With thesc yere observations, Caribou Sam makes a bluff at the barkeep with a handful of money. In remonstratin', Jack Rainey's pard nacherally pulls a gun, as likewise does Caribou Sam. Thar's the customary quantity of shootin', an' while neither Caribou nor his foe gets drilled, a bullet goes through the ceilin' an' sort o' sa'nters in a careless, indifferent way into pore Jack Rainey, where he's bedded down an' snorin' up above.

"'Shore, he's dead, Rainey is,' concloodes Dave, 'an' his ontimely takin' off makes Lido quit loser for three days of licker free as air. He's a splendid, gen'rous soul, Jack Rainey is; an' as I says at the beginnin', he falls a sacrifice to his love for others, an' in tryin' at his own expense to promote the happiness an' lift them burdens of his fellow-men.'

"'This yere miscreant, Caribou,' says Texas Thompson, 'is a mighty sight too punctilious about them drinks; which thar's no doubt of it. Do they lynch him?'

"'No,' says Tutt; 'from the calibre of the gun which fires the lead that snatches Rainey from us, it is cl'ar that it's the gent who's contendin' with Caribou who does it, Still public opinion is some sour over losin' them three days, an' so Caribou goes lopin' out of Lido surreptitious that same evenin', an' don't wait none on Rainey's obsequies. Caribou merely sends regrets by the barkeep of the Sunflower, reiterates the right to pay for them drink, an' Lido sees him no more.'"



CHAPTER XV.

The Defiance of Gene Watkins.

"Be I religious that a-way?" More to embark him on some current of conversation than from any gnawing eagerness to discover his creed, I had aimed the question at my Old Cattleman.

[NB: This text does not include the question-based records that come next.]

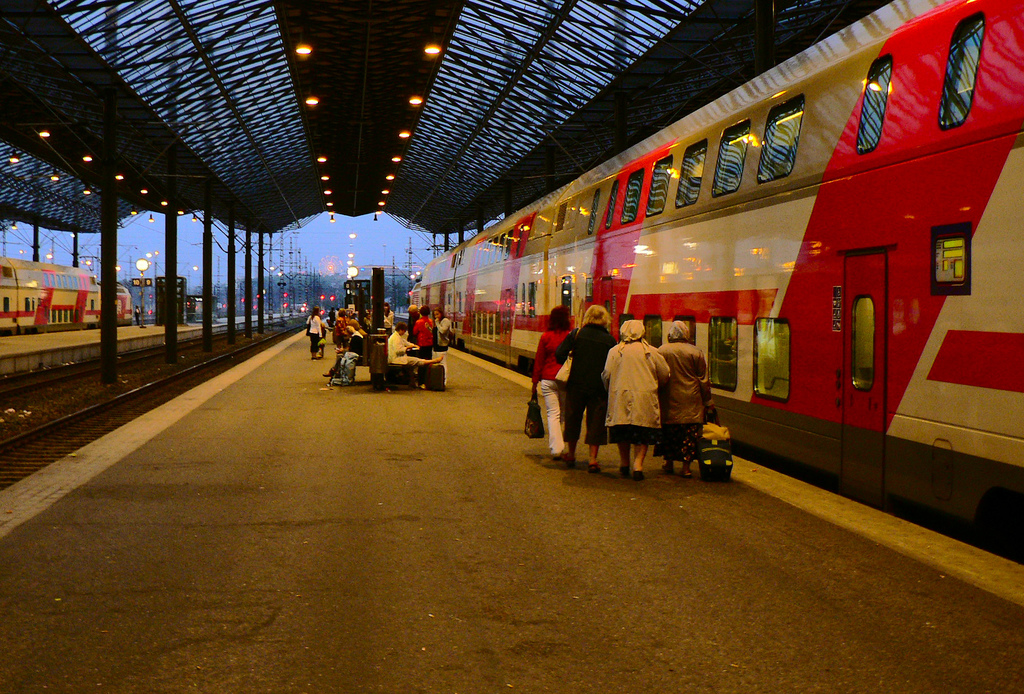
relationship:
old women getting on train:
[490, 284, 769, 490] [406, 33, 1016, 504]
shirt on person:
[303, 310, 332, 337] [295, 303, 341, 377]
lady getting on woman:
[657, 320, 715, 477] [529, 296, 581, 469]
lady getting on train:
[600, 319, 669, 480] [411, 7, 1016, 552]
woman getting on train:
[555, 301, 616, 476] [411, 7, 1016, 552]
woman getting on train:
[529, 296, 581, 469] [411, 7, 1016, 552]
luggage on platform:
[696, 413, 736, 487] [0, 310, 1024, 694]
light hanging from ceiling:
[302, 93, 324, 111] [279, 7, 468, 221]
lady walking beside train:
[648, 312, 711, 487] [411, 7, 1016, 552]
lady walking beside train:
[596, 309, 676, 493] [411, 7, 1016, 552]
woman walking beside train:
[555, 304, 618, 473] [411, 7, 1016, 552]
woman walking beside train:
[531, 305, 572, 461] [411, 7, 1016, 552]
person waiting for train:
[382, 320, 449, 372] [411, 7, 1016, 552]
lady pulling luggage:
[648, 312, 711, 487] [693, 385, 737, 487]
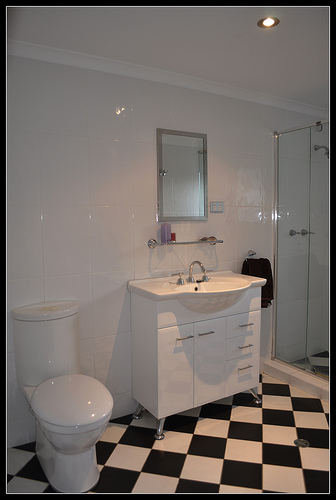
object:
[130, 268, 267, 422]
cabinet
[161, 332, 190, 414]
door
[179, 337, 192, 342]
handle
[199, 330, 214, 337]
handle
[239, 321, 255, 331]
drawer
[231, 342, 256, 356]
drawer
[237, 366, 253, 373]
drawer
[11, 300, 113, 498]
toliet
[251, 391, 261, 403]
leg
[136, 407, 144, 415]
leg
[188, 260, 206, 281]
faucet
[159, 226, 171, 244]
candle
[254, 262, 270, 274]
towel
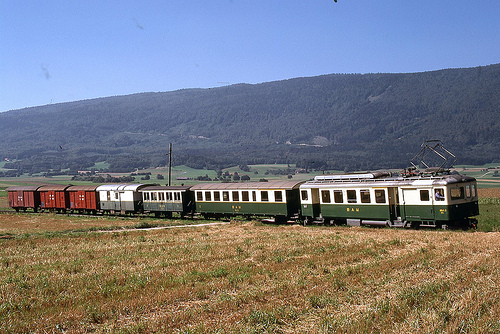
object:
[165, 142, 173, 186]
pole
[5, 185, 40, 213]
train car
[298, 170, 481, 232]
train car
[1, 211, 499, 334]
field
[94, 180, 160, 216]
train car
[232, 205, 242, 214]
sign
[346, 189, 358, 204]
window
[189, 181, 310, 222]
train car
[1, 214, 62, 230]
dirt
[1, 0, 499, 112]
sky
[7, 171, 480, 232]
train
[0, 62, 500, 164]
hill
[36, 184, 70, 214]
train car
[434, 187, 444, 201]
man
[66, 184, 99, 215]
train car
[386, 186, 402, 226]
entrance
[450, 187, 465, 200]
window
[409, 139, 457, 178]
object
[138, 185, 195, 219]
train car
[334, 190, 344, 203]
window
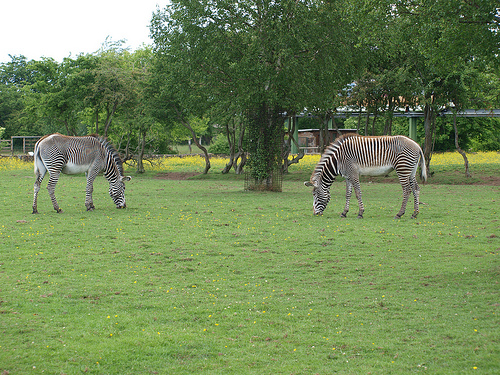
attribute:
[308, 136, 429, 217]
zebra — black, white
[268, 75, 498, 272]
zebra — white, black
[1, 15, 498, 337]
background — with animals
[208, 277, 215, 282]
flower — yellow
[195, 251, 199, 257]
flower — yellow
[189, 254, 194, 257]
flower — yellow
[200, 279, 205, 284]
flower — yellow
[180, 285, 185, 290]
flower — yellow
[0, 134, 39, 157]
fence — small, brown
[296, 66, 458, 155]
shelter — above zebra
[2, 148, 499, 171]
dandelions — yellow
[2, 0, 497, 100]
sky — sunny, white, clear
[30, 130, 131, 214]
zebra — white, black, standing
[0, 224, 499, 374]
field — green, enclosed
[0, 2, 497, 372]
park — with animals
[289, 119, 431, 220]
zebra — black, white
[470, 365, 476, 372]
flowers — yellow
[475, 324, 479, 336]
flowers — yellow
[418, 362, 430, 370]
flowers — yellow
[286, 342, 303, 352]
flowers — yellow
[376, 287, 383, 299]
flowers — yellow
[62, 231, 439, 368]
grass — green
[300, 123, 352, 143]
fence — wooden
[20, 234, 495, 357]
grass — green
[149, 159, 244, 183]
field — open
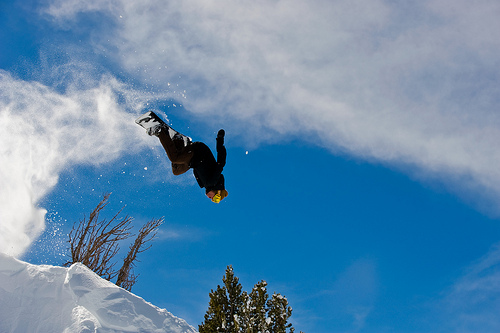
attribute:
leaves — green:
[226, 300, 266, 322]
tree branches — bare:
[65, 194, 166, 290]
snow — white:
[0, 250, 197, 331]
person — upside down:
[134, 107, 229, 202]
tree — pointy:
[189, 265, 300, 331]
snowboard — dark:
[133, 110, 189, 155]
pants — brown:
[160, 130, 198, 185]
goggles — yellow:
[209, 192, 226, 204]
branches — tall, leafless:
[56, 190, 148, 282]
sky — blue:
[0, 3, 498, 331]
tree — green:
[196, 244, 301, 331]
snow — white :
[0, 71, 74, 258]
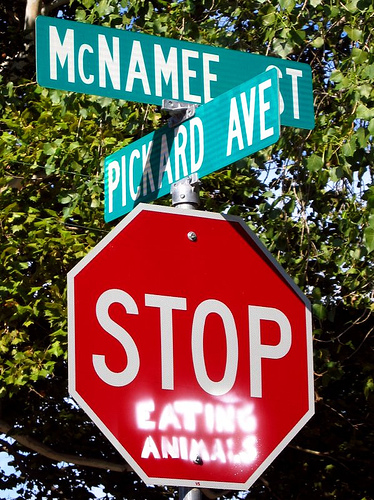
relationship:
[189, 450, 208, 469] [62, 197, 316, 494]
screw connecting sign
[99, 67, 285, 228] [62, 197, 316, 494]
sign above sign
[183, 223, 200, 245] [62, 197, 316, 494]
bolt in sign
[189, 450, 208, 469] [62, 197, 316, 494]
screw in sign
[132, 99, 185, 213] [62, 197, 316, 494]
shadow on sign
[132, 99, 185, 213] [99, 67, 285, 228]
shadow on sign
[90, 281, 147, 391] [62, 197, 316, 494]
letter on front of sign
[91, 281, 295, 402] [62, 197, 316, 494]
letters on sign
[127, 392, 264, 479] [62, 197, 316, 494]
hand writing on sign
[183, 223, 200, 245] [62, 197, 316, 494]
bolt on sign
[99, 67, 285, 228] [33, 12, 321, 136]
sign on top of sign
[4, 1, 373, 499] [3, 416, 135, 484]
tree has limb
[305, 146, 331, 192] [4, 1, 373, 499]
leaf on a tree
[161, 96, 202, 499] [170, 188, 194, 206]
pole has part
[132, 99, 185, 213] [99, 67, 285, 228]
shadow on a sign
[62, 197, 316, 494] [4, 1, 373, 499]
sign in front of tree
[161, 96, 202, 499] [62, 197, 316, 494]
pole supporting sign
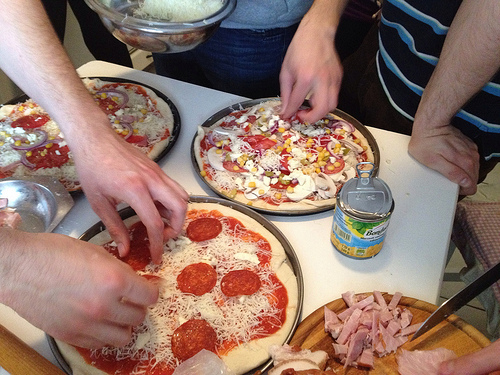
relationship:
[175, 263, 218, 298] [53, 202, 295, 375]
pepperoni on pizza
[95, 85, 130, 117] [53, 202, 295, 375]
onion on pizza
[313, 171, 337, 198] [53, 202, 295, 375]
mushroom on pizza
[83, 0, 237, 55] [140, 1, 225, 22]
bowl full of cheese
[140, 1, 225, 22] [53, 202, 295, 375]
cheese on pizza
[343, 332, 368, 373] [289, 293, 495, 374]
ham on plate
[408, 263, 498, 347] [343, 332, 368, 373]
knife by ham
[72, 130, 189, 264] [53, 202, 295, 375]
hand near pizza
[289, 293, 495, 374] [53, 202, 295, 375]
plate and pizza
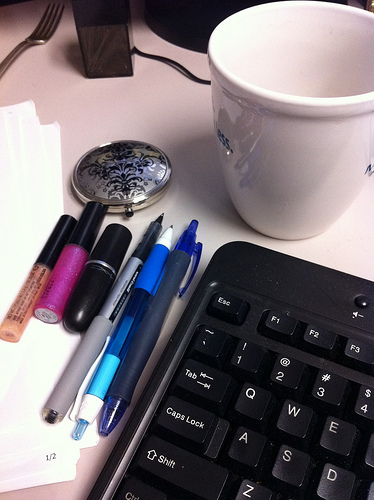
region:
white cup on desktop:
[187, 29, 372, 314]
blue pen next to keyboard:
[93, 211, 231, 428]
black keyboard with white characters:
[184, 312, 368, 497]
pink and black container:
[39, 195, 111, 334]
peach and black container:
[5, 204, 54, 354]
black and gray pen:
[62, 211, 144, 424]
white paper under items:
[22, 163, 134, 363]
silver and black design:
[50, 127, 192, 230]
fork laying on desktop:
[13, 8, 72, 94]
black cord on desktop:
[131, 39, 238, 95]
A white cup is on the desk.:
[203, 0, 372, 243]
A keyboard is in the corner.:
[140, 232, 372, 494]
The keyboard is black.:
[147, 242, 368, 498]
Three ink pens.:
[55, 211, 212, 437]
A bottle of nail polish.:
[9, 202, 124, 337]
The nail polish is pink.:
[30, 194, 118, 333]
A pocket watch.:
[58, 132, 174, 215]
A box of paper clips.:
[67, 0, 143, 80]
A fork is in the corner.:
[0, 0, 69, 92]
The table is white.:
[77, 91, 167, 121]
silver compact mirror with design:
[38, 86, 204, 223]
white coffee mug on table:
[187, 32, 361, 254]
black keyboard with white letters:
[209, 237, 372, 497]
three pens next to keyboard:
[53, 209, 246, 468]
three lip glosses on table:
[33, 205, 130, 300]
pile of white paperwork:
[5, 99, 125, 485]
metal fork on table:
[13, 11, 74, 74]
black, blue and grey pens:
[75, 209, 170, 448]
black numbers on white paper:
[28, 452, 73, 472]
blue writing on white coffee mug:
[201, 111, 245, 165]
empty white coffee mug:
[207, 1, 370, 243]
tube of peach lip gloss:
[0, 210, 69, 345]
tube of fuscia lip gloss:
[34, 197, 112, 327]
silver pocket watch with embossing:
[66, 136, 178, 223]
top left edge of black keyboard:
[71, 230, 371, 498]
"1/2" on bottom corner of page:
[40, 445, 61, 466]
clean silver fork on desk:
[2, 2, 70, 96]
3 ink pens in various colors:
[40, 207, 205, 445]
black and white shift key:
[129, 434, 218, 497]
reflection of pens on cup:
[212, 84, 277, 202]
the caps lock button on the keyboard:
[158, 394, 225, 454]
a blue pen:
[100, 212, 210, 433]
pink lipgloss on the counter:
[32, 193, 113, 322]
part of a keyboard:
[88, 227, 372, 498]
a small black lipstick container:
[61, 212, 150, 334]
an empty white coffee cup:
[185, 5, 372, 243]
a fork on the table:
[0, 4, 81, 78]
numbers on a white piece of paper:
[32, 445, 69, 468]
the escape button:
[207, 281, 244, 327]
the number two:
[269, 347, 295, 391]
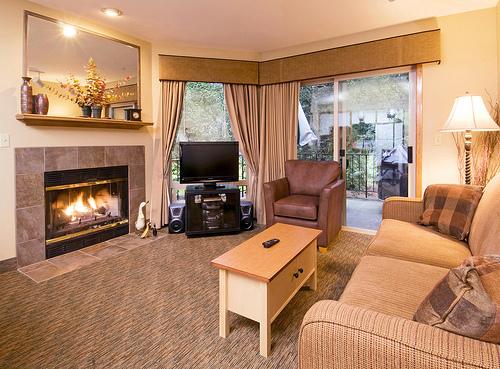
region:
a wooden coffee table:
[215, 218, 322, 350]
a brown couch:
[302, 171, 497, 361]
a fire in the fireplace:
[47, 163, 125, 259]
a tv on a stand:
[175, 136, 243, 234]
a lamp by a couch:
[439, 90, 494, 181]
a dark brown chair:
[262, 157, 343, 224]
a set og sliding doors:
[294, 68, 424, 147]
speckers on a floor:
[168, 203, 182, 235]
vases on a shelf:
[15, 76, 51, 118]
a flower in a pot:
[47, 56, 137, 124]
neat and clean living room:
[5, 4, 498, 364]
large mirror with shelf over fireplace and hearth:
[18, 13, 149, 273]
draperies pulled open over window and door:
[159, 54, 422, 234]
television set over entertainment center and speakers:
[167, 123, 256, 238]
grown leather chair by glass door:
[262, 146, 347, 243]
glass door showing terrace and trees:
[293, 68, 418, 233]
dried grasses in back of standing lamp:
[436, 80, 498, 179]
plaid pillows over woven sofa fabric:
[298, 180, 497, 365]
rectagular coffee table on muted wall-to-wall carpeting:
[3, 220, 378, 366]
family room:
[6, 2, 495, 367]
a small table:
[206, 217, 324, 357]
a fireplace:
[11, 142, 173, 286]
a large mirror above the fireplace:
[18, 5, 147, 134]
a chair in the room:
[257, 153, 348, 253]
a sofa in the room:
[293, 173, 498, 365]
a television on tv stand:
[175, 135, 241, 185]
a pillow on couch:
[412, 175, 483, 245]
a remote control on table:
[257, 235, 279, 250]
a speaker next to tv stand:
[165, 200, 187, 236]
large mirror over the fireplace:
[21, 10, 140, 120]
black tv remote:
[262, 238, 278, 249]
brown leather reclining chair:
[260, 160, 342, 246]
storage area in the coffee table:
[270, 238, 318, 320]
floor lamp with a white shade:
[440, 93, 497, 187]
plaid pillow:
[420, 183, 484, 240]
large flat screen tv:
[179, 140, 239, 182]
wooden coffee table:
[211, 220, 322, 357]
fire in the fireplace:
[43, 164, 129, 244]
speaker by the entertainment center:
[164, 201, 186, 234]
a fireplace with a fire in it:
[32, 150, 145, 270]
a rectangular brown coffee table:
[187, 205, 329, 349]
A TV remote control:
[256, 230, 284, 255]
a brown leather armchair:
[259, 154, 351, 255]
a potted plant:
[44, 59, 139, 125]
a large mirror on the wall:
[12, 8, 154, 142]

"No," he continued, declining a proffered cigar, "I'll smoke my old pipe to-night. Be I religious? says you. Well, I ain't shorely livin' in what you'd call 'grace,' still I has my beliefs. Back in Tennessee my folks is Methodis', held to sprinklin' an' sech; however, for myse'f, I never banks none on them technicalities. It's deeds that counts with Omnipotence, same as with a vig'lance committee; an', whether a gent is sprinkled or dipped or is as averse to water as Huggins or Old Monte, won't settle whether he wins out a harp or a hot pitchfork in the eternal beyond.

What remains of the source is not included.